[Data provided]:
- - - - - - -
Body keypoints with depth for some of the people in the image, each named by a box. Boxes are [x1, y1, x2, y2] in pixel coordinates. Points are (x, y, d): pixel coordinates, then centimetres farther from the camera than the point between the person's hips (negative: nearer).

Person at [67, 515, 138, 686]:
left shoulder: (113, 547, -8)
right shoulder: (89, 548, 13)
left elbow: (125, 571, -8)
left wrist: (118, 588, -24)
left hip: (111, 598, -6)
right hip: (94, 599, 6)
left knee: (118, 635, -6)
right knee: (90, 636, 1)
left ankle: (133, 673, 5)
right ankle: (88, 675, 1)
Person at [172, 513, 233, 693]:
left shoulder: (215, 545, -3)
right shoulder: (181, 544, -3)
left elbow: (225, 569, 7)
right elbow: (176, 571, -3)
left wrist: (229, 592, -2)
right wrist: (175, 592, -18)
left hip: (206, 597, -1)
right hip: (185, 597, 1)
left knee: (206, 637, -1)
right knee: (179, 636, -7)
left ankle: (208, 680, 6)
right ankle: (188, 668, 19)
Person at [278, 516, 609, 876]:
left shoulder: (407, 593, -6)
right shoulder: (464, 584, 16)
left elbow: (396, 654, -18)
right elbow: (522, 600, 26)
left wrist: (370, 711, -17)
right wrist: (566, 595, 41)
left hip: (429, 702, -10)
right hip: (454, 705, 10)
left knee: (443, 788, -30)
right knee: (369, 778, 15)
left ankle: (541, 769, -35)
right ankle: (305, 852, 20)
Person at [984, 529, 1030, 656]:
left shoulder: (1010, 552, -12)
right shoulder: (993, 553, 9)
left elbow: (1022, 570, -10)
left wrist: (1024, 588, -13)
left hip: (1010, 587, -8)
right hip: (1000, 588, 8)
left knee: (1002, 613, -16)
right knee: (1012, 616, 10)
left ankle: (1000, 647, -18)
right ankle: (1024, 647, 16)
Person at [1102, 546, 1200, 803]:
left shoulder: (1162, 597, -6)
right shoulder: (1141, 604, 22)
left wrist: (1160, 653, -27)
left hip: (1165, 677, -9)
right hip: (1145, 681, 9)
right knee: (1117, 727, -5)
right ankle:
- - - - - - -
[Directions]: What lines above contain the word "knee"? Please copy each one.

[Result of the exercise]:
left knee: (118, 635, -6)
right knee: (90, 636, 1)
left knee: (206, 637, -1)
right knee: (179, 636, -7)
left knee: (443, 788, -30)
right knee: (369, 778, 15)
left knee: (1002, 613, -16)
right knee: (1012, 616, 10)
right knee: (1117, 727, -5)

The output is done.